→ What to do
Output only this range of the data below: the line that contains "### git和svn对比" through the final line, both ends included, each retyped exactly.

↓

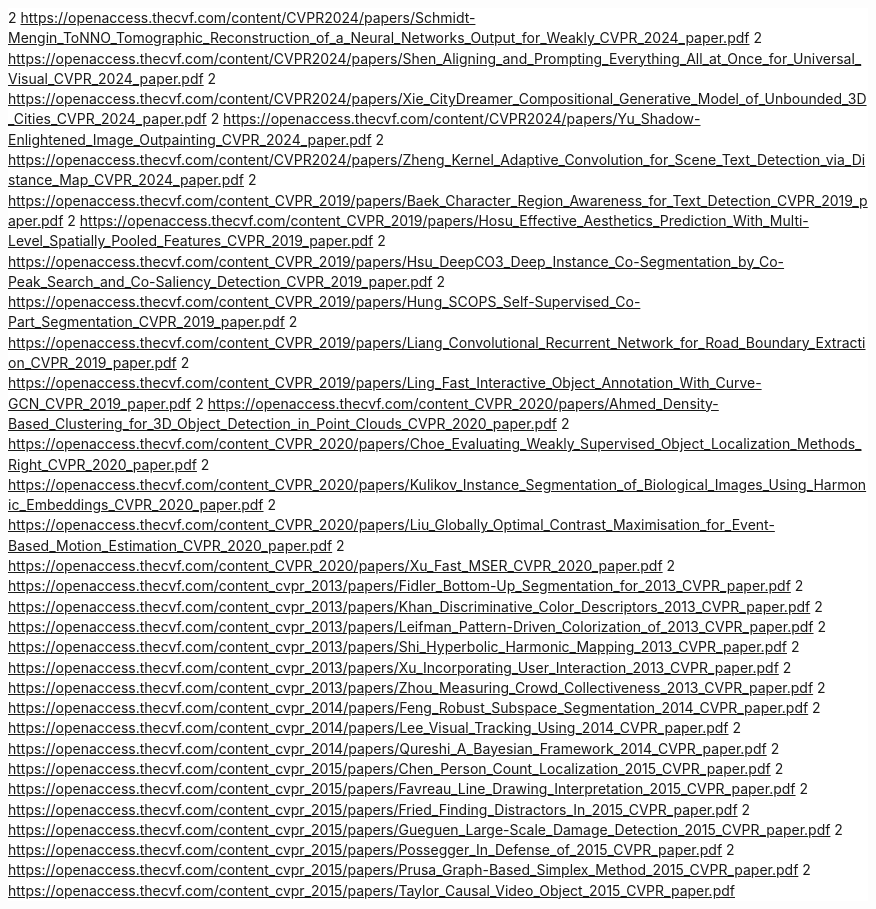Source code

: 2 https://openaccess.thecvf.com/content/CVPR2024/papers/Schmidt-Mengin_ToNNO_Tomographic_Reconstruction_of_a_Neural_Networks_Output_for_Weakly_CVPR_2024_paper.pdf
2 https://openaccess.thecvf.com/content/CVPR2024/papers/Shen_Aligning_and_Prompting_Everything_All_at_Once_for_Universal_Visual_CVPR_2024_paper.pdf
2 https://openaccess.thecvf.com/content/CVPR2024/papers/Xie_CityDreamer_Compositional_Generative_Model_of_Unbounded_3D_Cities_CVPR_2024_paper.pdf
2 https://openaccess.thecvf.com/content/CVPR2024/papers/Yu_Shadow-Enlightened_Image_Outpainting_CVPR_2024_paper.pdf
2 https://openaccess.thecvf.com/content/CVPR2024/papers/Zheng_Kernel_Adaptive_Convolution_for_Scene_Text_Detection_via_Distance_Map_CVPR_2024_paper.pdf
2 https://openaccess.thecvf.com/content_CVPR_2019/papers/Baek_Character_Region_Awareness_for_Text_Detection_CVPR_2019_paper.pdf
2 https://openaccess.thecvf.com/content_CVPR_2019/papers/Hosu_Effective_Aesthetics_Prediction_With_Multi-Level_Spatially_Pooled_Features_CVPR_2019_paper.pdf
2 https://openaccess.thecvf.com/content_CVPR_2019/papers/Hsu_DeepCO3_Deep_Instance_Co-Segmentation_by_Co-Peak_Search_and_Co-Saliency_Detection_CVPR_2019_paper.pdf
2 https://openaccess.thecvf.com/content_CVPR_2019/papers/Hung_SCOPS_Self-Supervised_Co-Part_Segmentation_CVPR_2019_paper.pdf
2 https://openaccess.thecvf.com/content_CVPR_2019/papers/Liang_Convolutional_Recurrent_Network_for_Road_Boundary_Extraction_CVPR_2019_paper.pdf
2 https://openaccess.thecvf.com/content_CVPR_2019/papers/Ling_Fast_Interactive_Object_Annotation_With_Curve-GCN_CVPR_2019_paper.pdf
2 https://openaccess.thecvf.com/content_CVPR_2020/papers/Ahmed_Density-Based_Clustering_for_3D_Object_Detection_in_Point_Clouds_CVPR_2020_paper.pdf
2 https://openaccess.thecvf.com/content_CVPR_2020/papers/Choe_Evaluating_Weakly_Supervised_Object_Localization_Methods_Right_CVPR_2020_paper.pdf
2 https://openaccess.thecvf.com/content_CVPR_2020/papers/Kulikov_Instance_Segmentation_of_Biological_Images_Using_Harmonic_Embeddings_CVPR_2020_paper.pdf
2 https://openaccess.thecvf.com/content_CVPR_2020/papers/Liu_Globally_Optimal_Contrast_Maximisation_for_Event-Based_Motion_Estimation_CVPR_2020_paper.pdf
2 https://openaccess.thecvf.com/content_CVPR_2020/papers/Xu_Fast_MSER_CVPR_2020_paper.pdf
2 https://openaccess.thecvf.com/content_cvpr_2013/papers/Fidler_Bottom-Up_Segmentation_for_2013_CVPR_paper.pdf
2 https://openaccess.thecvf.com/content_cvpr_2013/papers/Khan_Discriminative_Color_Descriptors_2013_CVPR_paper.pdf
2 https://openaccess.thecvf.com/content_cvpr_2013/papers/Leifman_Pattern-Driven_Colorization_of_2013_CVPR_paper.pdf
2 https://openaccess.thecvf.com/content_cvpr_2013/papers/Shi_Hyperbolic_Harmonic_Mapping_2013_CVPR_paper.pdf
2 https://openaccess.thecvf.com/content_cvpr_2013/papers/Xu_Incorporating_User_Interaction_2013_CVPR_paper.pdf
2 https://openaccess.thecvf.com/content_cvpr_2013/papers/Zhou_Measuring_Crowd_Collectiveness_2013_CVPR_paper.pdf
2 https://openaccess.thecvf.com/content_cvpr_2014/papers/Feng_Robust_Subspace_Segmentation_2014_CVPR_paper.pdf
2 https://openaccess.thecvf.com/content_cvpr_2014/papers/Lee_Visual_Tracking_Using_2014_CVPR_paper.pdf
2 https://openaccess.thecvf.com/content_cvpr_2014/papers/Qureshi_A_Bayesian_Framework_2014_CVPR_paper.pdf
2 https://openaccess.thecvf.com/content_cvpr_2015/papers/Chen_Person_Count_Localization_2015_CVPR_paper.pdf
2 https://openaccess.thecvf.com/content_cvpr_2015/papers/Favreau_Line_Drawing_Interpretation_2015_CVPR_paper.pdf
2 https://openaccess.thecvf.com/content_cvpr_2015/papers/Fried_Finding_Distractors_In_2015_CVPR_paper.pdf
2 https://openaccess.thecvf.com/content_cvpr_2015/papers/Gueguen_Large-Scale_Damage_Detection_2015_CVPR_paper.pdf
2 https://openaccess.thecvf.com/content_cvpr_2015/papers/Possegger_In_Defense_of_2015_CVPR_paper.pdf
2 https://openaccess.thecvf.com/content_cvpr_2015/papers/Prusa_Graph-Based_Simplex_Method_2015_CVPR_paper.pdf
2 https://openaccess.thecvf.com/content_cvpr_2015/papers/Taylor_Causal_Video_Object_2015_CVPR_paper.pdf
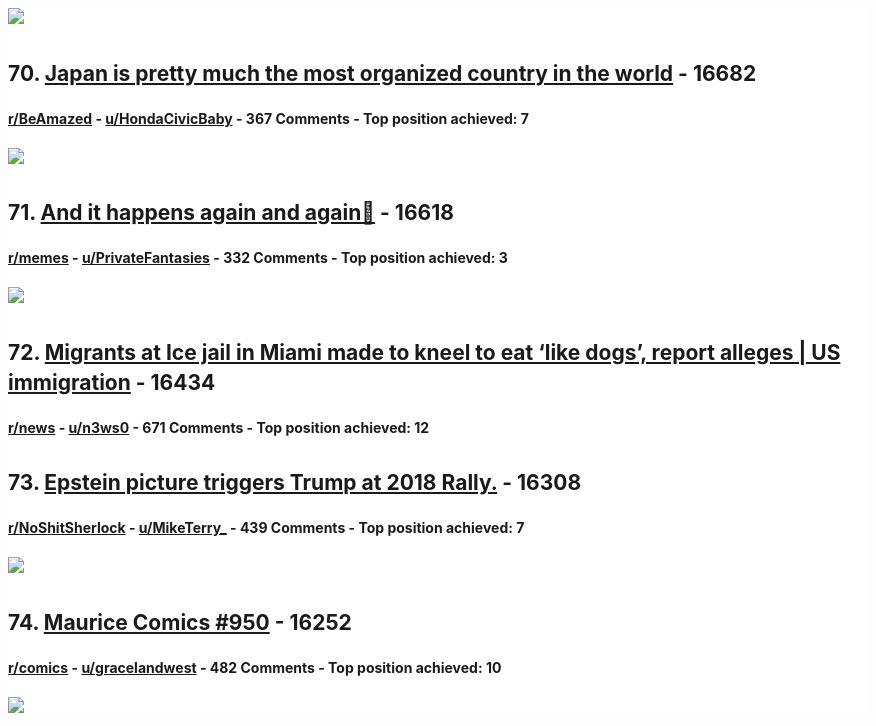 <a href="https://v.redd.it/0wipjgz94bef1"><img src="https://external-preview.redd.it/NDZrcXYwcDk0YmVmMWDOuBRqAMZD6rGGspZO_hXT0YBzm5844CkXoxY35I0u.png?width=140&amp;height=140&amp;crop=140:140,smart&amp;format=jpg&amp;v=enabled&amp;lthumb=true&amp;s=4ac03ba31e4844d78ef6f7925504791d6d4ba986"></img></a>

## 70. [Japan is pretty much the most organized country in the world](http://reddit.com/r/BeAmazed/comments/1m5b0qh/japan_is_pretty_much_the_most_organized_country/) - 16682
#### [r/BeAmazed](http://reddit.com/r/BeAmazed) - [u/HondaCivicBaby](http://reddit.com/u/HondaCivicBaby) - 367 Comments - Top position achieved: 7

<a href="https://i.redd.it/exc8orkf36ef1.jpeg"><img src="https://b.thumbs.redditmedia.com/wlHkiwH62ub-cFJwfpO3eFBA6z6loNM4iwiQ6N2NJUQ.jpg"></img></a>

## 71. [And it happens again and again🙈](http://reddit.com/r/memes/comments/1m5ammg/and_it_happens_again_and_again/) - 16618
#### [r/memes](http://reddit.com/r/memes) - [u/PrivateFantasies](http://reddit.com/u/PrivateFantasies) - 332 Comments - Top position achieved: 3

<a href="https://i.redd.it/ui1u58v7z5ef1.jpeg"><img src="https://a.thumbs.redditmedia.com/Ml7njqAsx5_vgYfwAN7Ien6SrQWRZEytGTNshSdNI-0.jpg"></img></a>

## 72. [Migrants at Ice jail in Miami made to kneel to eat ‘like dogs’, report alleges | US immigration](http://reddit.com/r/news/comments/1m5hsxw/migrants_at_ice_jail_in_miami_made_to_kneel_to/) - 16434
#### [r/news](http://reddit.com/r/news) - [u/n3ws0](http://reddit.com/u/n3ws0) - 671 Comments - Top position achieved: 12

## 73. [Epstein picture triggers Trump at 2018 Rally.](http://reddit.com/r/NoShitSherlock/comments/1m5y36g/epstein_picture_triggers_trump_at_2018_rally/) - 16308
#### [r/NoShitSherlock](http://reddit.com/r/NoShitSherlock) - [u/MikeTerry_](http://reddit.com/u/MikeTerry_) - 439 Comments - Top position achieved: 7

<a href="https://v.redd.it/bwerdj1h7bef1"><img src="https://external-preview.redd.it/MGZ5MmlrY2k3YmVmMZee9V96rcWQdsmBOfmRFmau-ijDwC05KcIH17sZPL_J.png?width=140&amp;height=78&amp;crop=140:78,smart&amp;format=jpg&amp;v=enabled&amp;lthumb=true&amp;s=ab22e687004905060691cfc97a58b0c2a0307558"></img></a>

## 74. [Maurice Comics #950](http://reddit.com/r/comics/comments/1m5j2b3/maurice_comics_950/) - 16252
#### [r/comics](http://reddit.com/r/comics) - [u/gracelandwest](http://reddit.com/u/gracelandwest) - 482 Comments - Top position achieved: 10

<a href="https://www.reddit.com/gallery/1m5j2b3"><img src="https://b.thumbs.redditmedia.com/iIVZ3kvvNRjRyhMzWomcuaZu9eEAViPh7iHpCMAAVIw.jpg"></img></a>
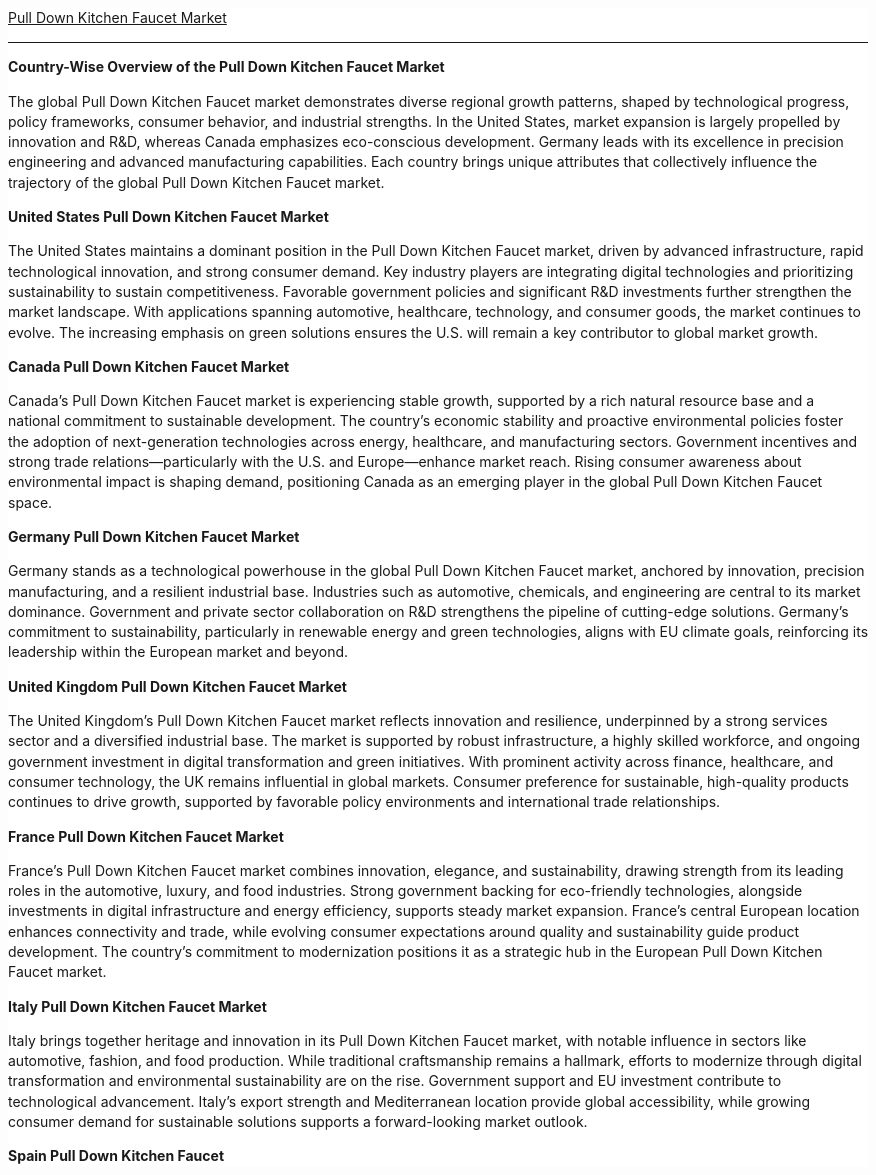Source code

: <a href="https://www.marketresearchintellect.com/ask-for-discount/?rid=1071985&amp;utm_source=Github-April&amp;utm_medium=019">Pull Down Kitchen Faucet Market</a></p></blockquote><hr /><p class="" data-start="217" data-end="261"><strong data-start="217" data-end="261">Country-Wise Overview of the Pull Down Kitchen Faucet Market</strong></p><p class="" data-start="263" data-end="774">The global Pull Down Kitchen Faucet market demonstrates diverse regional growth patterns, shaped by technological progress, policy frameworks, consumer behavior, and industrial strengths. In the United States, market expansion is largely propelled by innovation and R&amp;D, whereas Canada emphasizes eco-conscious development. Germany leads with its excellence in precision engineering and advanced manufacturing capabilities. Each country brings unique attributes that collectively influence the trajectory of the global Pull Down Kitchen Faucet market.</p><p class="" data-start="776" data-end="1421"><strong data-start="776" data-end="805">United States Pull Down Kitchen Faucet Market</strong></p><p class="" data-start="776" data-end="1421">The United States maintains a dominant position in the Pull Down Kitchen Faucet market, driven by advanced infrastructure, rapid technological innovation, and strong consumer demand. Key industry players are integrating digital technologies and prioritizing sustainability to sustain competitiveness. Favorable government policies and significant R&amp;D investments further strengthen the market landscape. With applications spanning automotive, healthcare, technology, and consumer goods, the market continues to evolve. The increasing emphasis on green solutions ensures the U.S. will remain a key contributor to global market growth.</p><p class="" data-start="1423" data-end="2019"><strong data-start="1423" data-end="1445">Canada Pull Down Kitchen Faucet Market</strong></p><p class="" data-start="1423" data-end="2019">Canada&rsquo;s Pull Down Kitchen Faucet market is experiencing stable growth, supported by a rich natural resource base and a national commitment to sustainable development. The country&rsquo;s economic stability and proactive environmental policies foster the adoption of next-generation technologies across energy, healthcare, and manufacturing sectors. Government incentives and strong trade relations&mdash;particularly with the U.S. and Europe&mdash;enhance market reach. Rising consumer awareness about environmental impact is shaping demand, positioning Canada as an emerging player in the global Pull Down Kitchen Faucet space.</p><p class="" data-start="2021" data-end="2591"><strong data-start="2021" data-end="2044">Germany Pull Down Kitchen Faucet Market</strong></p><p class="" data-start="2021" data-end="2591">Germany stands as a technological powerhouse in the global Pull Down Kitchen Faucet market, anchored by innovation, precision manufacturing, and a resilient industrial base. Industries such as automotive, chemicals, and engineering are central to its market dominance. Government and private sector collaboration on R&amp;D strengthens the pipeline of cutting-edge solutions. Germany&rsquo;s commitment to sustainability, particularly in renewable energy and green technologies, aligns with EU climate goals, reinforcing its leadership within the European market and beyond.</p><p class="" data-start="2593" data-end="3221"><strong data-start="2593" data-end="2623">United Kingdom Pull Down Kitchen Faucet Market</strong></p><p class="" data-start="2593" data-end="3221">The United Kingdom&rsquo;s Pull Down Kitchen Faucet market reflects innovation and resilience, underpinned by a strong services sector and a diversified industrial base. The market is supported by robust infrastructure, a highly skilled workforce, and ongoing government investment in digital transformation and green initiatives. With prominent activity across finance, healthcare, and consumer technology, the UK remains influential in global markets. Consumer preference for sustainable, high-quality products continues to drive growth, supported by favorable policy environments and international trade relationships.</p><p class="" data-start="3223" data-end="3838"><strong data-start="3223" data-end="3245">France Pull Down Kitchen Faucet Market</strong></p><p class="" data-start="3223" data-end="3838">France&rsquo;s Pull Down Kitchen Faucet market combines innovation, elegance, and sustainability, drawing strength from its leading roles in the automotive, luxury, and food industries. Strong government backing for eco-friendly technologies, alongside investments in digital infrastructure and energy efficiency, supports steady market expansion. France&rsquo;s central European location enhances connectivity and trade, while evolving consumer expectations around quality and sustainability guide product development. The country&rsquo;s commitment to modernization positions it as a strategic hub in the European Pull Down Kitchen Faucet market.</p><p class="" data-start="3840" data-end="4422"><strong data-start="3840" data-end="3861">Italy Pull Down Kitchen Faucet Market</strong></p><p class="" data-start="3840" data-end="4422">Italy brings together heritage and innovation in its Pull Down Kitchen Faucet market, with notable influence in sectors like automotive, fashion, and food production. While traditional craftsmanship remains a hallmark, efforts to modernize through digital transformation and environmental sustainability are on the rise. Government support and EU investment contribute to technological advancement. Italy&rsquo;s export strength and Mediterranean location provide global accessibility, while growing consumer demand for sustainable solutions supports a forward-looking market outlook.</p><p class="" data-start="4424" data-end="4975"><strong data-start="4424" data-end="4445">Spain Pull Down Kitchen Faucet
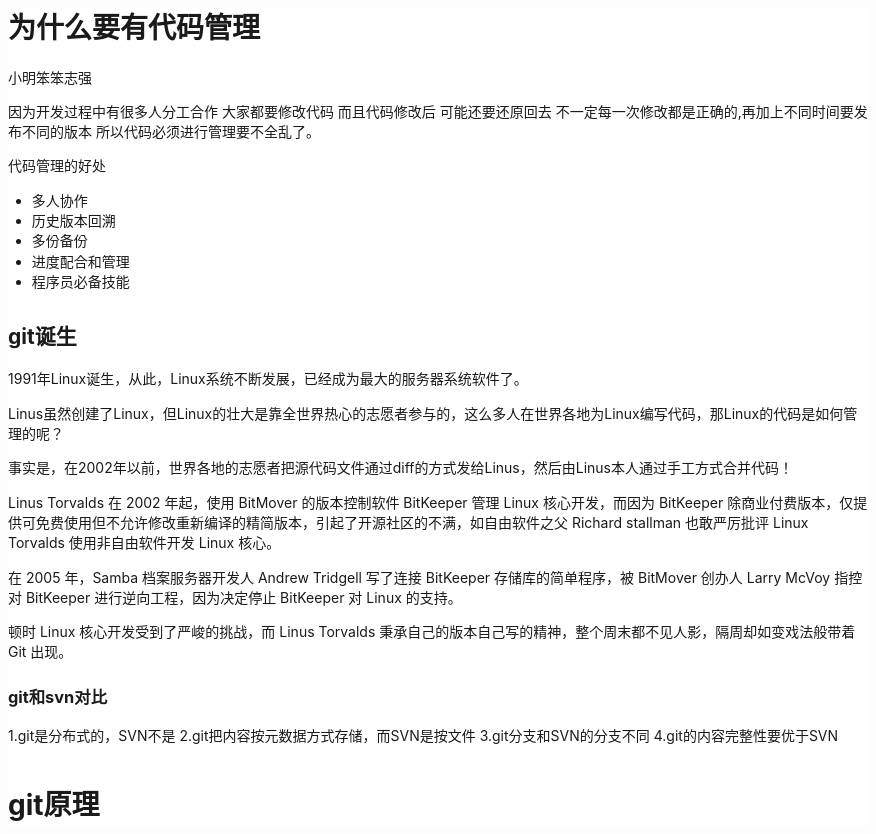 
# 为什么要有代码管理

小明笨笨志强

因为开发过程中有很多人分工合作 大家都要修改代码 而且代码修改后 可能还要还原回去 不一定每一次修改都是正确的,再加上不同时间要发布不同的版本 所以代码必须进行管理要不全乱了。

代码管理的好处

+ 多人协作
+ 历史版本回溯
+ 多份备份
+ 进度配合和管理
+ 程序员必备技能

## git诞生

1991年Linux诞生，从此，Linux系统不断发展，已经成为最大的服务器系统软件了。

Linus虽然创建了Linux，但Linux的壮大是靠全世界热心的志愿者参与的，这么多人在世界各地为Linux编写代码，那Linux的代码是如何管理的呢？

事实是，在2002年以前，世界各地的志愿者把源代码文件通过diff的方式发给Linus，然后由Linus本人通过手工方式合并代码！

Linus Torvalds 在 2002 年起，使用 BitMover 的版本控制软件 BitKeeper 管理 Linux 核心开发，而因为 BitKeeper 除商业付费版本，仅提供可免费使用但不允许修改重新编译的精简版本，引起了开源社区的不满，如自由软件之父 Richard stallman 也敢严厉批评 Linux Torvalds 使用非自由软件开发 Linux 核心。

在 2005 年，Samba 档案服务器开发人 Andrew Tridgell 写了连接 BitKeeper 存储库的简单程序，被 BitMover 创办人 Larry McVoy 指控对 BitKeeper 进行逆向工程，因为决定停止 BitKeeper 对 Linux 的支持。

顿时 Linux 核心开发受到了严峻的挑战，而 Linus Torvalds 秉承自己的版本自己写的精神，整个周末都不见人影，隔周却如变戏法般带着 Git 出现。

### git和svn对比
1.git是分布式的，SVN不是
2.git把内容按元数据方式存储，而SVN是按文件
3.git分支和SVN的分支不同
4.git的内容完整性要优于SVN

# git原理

↑

→ Worked solution
### git和svn对比
1.git是分布式的，SVN不是
2.git把内容按元数据方式存储，而SVN是按文件
3.git分支和SVN的分支不同
4.git的内容完整性要优于SVN

# git原理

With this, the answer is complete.